■ PASSAGE SHOWN
*****
It has never been cheaper or faster to trade shares. But the same technology that has reduced costs for private investors is also being accused of increasing market volatility and enabling trading firms to profit at the expense of individuals.

High speed, automated trading, also known as high-frequency or algorithmic trading, is a way of buying and selling at superhuman speeds using computer programs.

Firms use sophisticated software to trade shares in a matter of microseconds – one-millionth of a second. In the time it took you to read the first few lines of this article, a high-frequency trader could have executed millions of orders.

Some programs analyse news stories while others simply react to movements in prices, holding a high volume of shares for a very short space of time and earning a profit on thousands of tiny price differences.

Analysts believe that these transactions now account for about half of all trades made on US equity markets and approximately a third in Europe, meaning that humans are increasingly absent from buy/sell transactions.

Firms such as Getco say they are making markets more transparent: narrowing spreads, removing the commissions that drove up costs and creating more liquidity, which means retail investors can buy and sell shares more easily.

But some analysts believe that the advantage HFTs gain in speed and access to the market do not benefit “real” investors.

A report by the economist Andrei Kirilenko, professor at the MIT Sloan School of Management and former chief economist for the Commodity Futures Trading Commission, published at the end of 2012, concluded that high-frequency traders take profits at the expense of retail investors.

Reponsibility lies with brokers

Philip Stafford

For non-participants, dealing with high-frequency trading can appear to be like using a bicycle on a Formula One track, writes Philip Stafford.

Traders using specialised computers and private telecommunications networks to execute deals in milliseconds seem a world away from a investor simply using a home computer or even dialling up a broker.

What chance do they have of beating the machine? The answer is not a lot. But that doesn’t necessarily mean an investor will end up as roadkill.

High-speed electronic market makers frequently make the case that their business makes markets more efficient by lowering the spreads on prices, benefiting the end investor. But the problem is that computers and their networks leave trails that can be exploited. Big brokers are increasingly monitoring ways to avoid having their orders chopped up by the high-speed machines.

Responsibility for spotting and reporting market abuse by customers falls on their shoulders. And investors should not be slow to grill their brokers hard on exactly how the latter are achieving “best execution”.

Philip Stafford is Editor of FT Trading Room

Kirilenko examined trading in S&P 500 e-mini futures (contracts based on the future value of the Standard & Poor’s 500 index) between August 2010 and August 2012 and found that the small retail investor lost $3.49 on average for every contract they traded with an aggressive high-frequency trader.

Another worrying study published in 2010 by Yale School of Management found that HFT was directly linked to stock market volatility. The report was published soon after a short, but dramatic, fall in US equity prices, dubbed the “flash crash”, which highlighted the pitfalls of computerised trading.

In the same year Martin Wheatley, who now heads the UK’s new consumer financial regulator, the Financial Conduct Authority, wrote in the Financial Times explaining why he was worried about the industry’s impact on markets. “HFT has the potential to bring risks and fragility,” he said. “When a market dislocation arises, HFT firms react ahead of other participants and this can create a nerve-racking situation.”
*****
■ SUPPLIED DATA

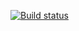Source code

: [![Build status](https://ci.appveyor.com/api/projects/status/6i7yu2setocfk7e5?svg=true)](https://ci.appveyor.com/project/OlgaNikulina/selenium)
*****
■ GOAL OF THE EXERCISE
Rewrite the portion of the article on high-frequency trading between "Firms use sophisticated" and "tiny price differences.", inclusive, changing "sophisticated software" to "advanced software". Work from the article on high-frequency trading alone.

■ WRITTEN REPLY
Firms use advanced software to trade shares in a matter of microseconds – one-millionth of a second. In the time it took you to read the first few lines of this article, a high-frequency trader could have executed millions of orders.

Some programs analyse news stories while others simply react to movements in prices, holding a high volume of shares for a very short space of time and earning a profit on thousands of tiny price differences.